With this data, our Product Managers are able to learn crucial insights about the jobs that our products are solving (or not solving). We’ve found that there are many 5 star reviews in this data set where the customer expresses enjoyment of the product but highlights specific ways that it didn’t meet their needs.
This simple application saves our Product Managers countless hours of pouring through review data to learn about their products, allowing them to focus on creating innovations that will solve our customer’s jobs to be done.
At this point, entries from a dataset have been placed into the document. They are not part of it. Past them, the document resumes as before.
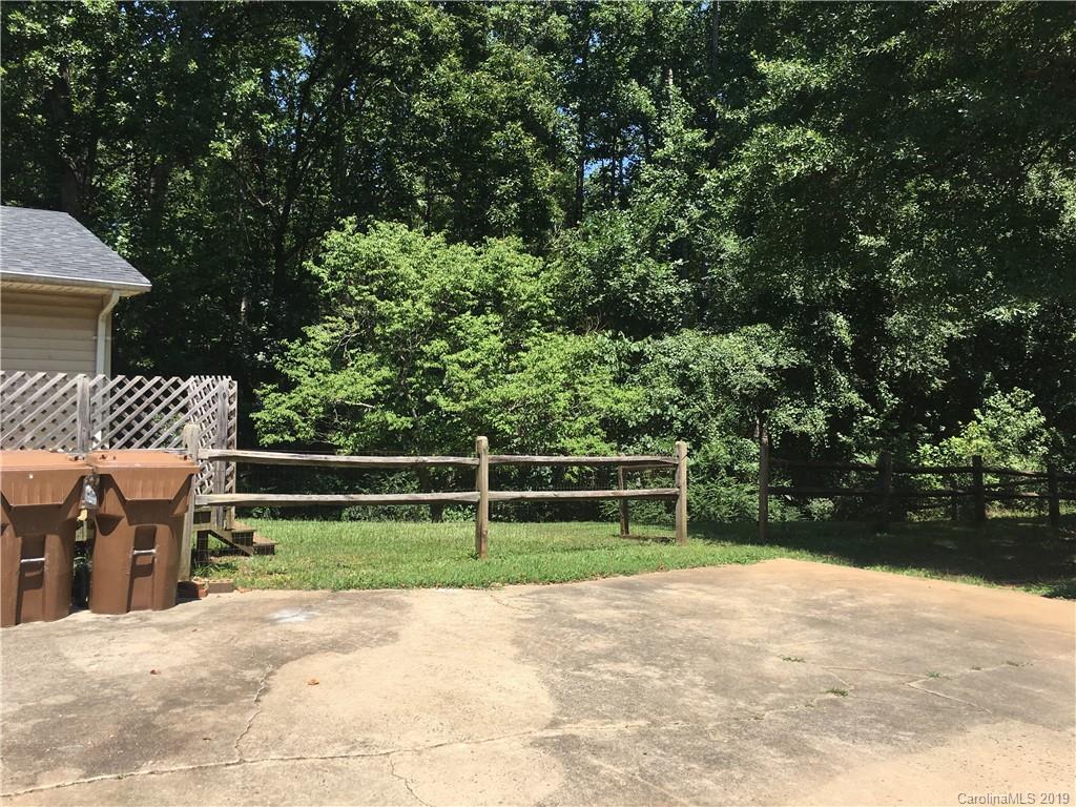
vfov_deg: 48.2
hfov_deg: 61.7
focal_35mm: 29
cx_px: 538
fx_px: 901
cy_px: 404
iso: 25
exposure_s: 1/894
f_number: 2.2
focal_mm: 4.15
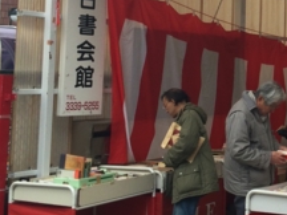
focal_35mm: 86
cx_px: 352
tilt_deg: +4.7
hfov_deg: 21.1
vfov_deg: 16.9
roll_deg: +0.6
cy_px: 19
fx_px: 713
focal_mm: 4.15
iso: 50
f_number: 2.2
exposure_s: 1/120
Measure what truly matters. Are your data products organized around the jobs that customers hire your company to solve? Clicks, impressions, frequency, time spent, cost, revenue, etc. — these are all metrics that most of us have easy access to, subsequently we spend an enormous amount of time analyzing them and leveraging them (or feature variations thereof) to build models and data products. Unfortunately, most of these metrics don’t really matter to customers. If you sit down and really try and figure out what’s important to your customers, you’ll find that it’s probably very hard to measure. Don’t give up. Really spend time on this — even if it means pausing statistics and programming work to focus on the business. Your technical work will go much further if it’s aligned with the job.
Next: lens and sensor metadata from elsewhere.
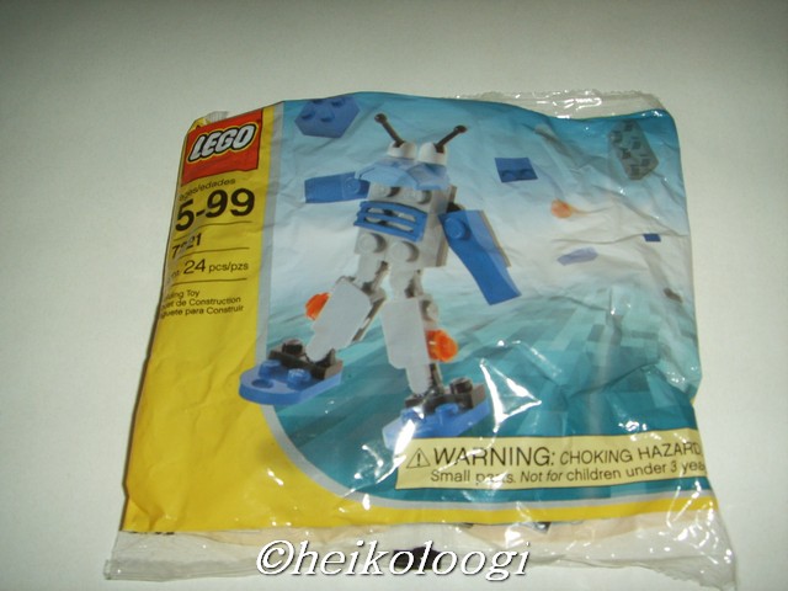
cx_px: 394
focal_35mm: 39
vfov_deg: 36.8
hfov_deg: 47.9
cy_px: 296
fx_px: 888
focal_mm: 6.6
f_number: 3.5
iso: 100
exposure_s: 1/45
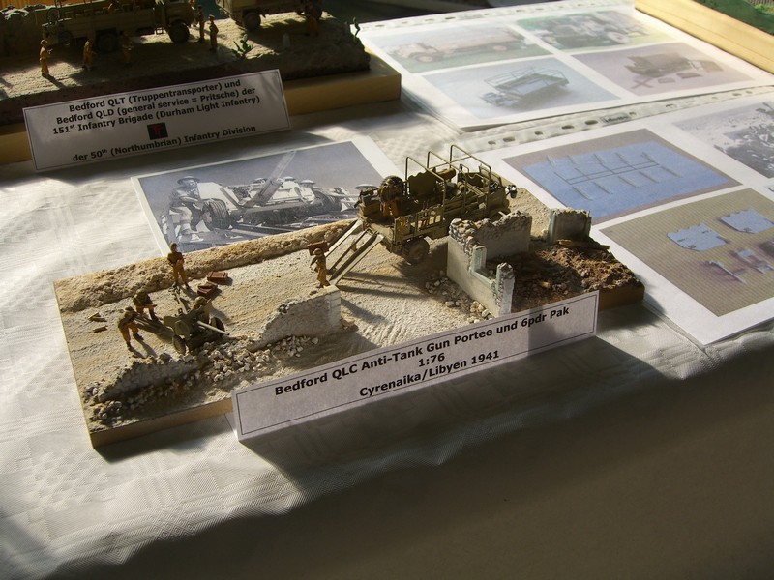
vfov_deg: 37.7
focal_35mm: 38
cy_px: 290
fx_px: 850
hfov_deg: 49.0
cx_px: 387
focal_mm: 7.9
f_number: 4
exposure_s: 1/250
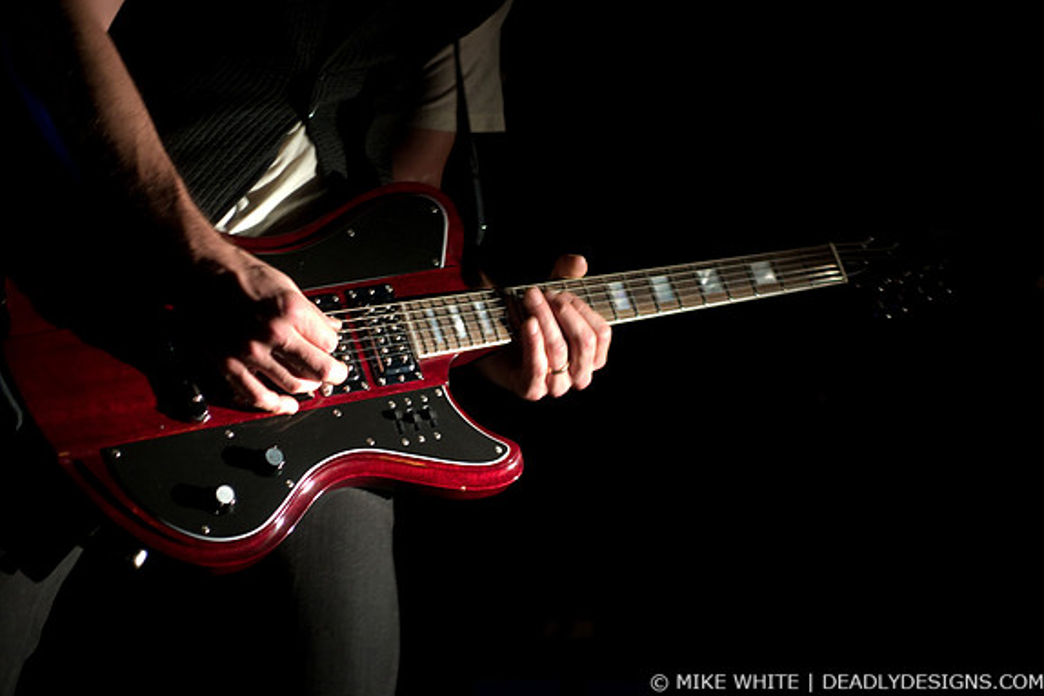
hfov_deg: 19.3
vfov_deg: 12.9
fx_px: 3075
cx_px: 526
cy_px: 348
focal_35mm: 106
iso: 1000
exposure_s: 1/25
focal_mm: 70
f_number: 3.5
Amazon has mastered this idea. Its retail business is vehemently focused on three target areas: vast selection, low prices, and fast delivery — and they measure each of these on a “minute-to-minute basis.” For example, Amazon employs a shopping-robot that crawls the web to benchmark product prices. If lower prices are found Amazon’s price will automatically be lowered to beat the competitor's price. This process is narrowly focused on solving the job customers are hiring Amazon to do. (Competing Against Luck, Christensen et al., 2016, pg.209)
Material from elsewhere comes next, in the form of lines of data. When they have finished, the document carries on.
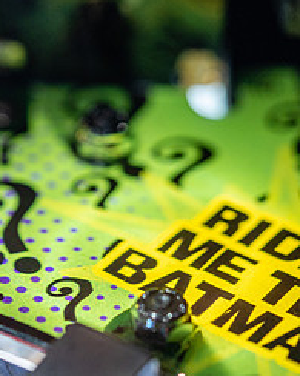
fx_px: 2232
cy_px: 109
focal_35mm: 201
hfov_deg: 7.7
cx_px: 0
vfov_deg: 9.6
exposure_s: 1/100
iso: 1600
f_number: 2.8
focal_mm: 90
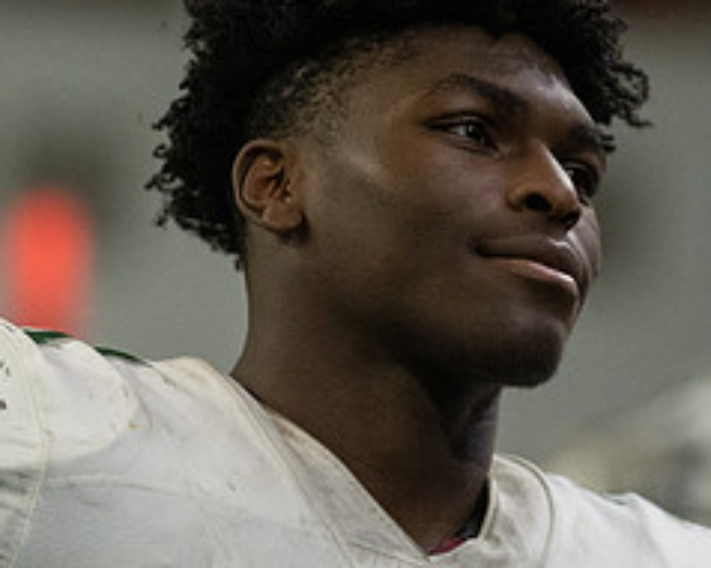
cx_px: 321
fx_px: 8978
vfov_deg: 3.6
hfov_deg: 4.5
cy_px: 201
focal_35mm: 427
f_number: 2.8
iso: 4000
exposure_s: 1/1250
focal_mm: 159
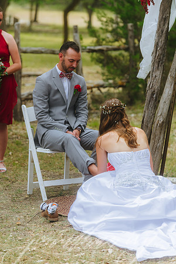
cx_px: 88
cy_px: 132
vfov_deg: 12.1
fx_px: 1247
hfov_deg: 8.1
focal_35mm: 170
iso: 160
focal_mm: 170
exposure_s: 1/1000
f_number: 3.2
Take a step back from your ongoing projects and assess whether your activities are aligned with the job that customers hire your company to solve. Are they in agreement? If not, slow down and perform some realignment. Make plans to get the data sources you need so you can measure and take action on what truly matters — even if that data is qualitative in nature. You’ll be tempted to make do with what you have just to “get work done,” but you’ll, at best, make incremental gains. Instead, make a real difference by aggressively focusing on the job to be done above everything else.
Apply the theory. Everything I’ve outlined above is going to be incredibly difficult if you don’t know what ‘job to be done’ your customers hire your products to solve. Above all else — figure that out. Without a clear understanding of your customer’s jobs, you’ll be stuck in “feature chase,” or worse, you’ll actively be working against your customers without even knowing it. I’ve cited the articles and the book that explain “Jobs to be Done” theory in detail throughout this post — read them and understand them, then apply them in your organization:
Know Your Customers’ “Jobs to Be Done”
Marketing Malpractice: The Cause and the Cure
Competing Against Luck: The Story of Innovation and Customer Choice
Solve Problems
The “Holy Grail” of data that will solve every problem doesn’t exist — and if we continue to try and find it we’ll waste countless hours and precious time that could be spent actually working on the problem.
Quit looking for the hidden gem in the data and actually look towards your customers. What are they hiring your company to do? When you fully understand that, you’ll become a much better Data Scientist and Business Leader.